Christine, I LOVE that Carol. Again, it's Classic Christmas. Sigh... Just started your book and boy, you've got a "grab em off the 1st chapter." Looking forward to reading more.

Sarah, Christmas isn't Christmas without Silent Night. Have you heard it sung in German? Curious.

Mona, yes, you are a sister of the heart.

Maggie, Oh my gosh, I love Diana's highlander series, the "His" series. I just finished "His Conquest" and LOVED it. "His Captive" is next in my TBR pile along with "His Destiny." Her heroes are awesome.

Kathy - I LOVE LOVE LOVE Carol of the Bells and Oh, Holy Night is Classic Christmas.
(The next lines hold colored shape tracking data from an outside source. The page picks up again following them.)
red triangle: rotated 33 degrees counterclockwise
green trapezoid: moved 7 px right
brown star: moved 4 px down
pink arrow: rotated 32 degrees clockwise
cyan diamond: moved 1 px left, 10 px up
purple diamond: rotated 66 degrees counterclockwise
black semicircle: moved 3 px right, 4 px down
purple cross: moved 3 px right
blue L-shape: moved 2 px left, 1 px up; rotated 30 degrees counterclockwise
Here's the skinny on the Christmas Carols in my house:

Joe my 5 year old: Jingle Bells
Andrew my 9 year old: Rudolph the Red Nosed Reindeer
Me: Angels we Have Heard on High sung by Amy Grant
Brent: How the Grinch Stole Christmas.

Keep 'em coming!

CelticAmazon said...

I think my favorite is 'Silver Bells'. Enjoyed your interview

Jenny Twist said...

Good King Wenceslas. Stirring stuff. Lovely blog, Steph

M. S. Spencer said...

Hi Steph! Interesting interview--I wanted to add to your comments on new writers not always being open to advice. Editing someone else's work can really help make a writer more open to change & criticism.By trying to help another writer find their voice you become more flexible as a writer. What do you think? Meredith (aka M. S. Spencer)
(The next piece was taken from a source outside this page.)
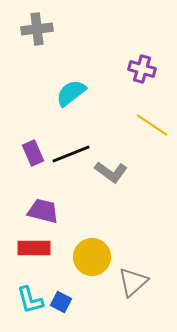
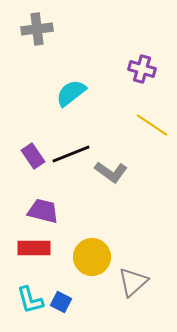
purple rectangle: moved 3 px down; rotated 10 degrees counterclockwise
Stephanie Burkhart said...

I love that song! I agree stiring stuff.

I agree wholeheartidly. I'm a Moderator for a site called and I've offered very good comprehensive, non threatening reviews with suggestions for improvement for many new writers, but sadly I get a fair share of "you're full of it," or "you don't know what your're talking about" or just plain excuses on simple suggestions for POV narration, tense usage, (especially when they use "you") etc and it can be draining when you want to be helpful. I do get "thank you for your comments," as well, but when aspiring writers simply aren't open it's a bit draining emotionally.


Chrisbails said...

I would have to say my favorite carol is Rudolph or Silent Night. My daughter loves to sing Rudolph and am teaching her the funny batman version. She thinks its funny.
You both are new authors for me and would love to win and read your books. Thanks for the giveaway and the chance to win.

Unknown said...

My favorite Christmas Carol is The Coventry Carol.

drainbamaged.gyzmo at

Stephanie Burkhart said...

Okay, I'm back. LOL!! I put everyone's name in a hat and pulled out.... drum roll please...Christina Freeburn.
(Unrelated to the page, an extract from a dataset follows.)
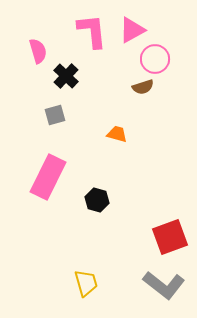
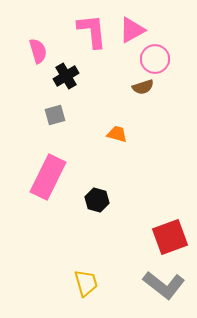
black cross: rotated 15 degrees clockwise
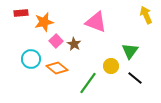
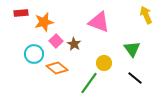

I just want to thank everyone for visiting the blog and sharing your favorite Christmas songs with us. I'll be visiting Nicole Zoltack's and Vijaya Schartz's blog later on this week for a chance to win some Christmas swag. Hope to see you guys there.


Sarah J. McNeal said...

Congratulations Christina!
I want to thank Stephanie for blogging with me and for all the those who came to comment and enter her contest. I really appreciate all of you.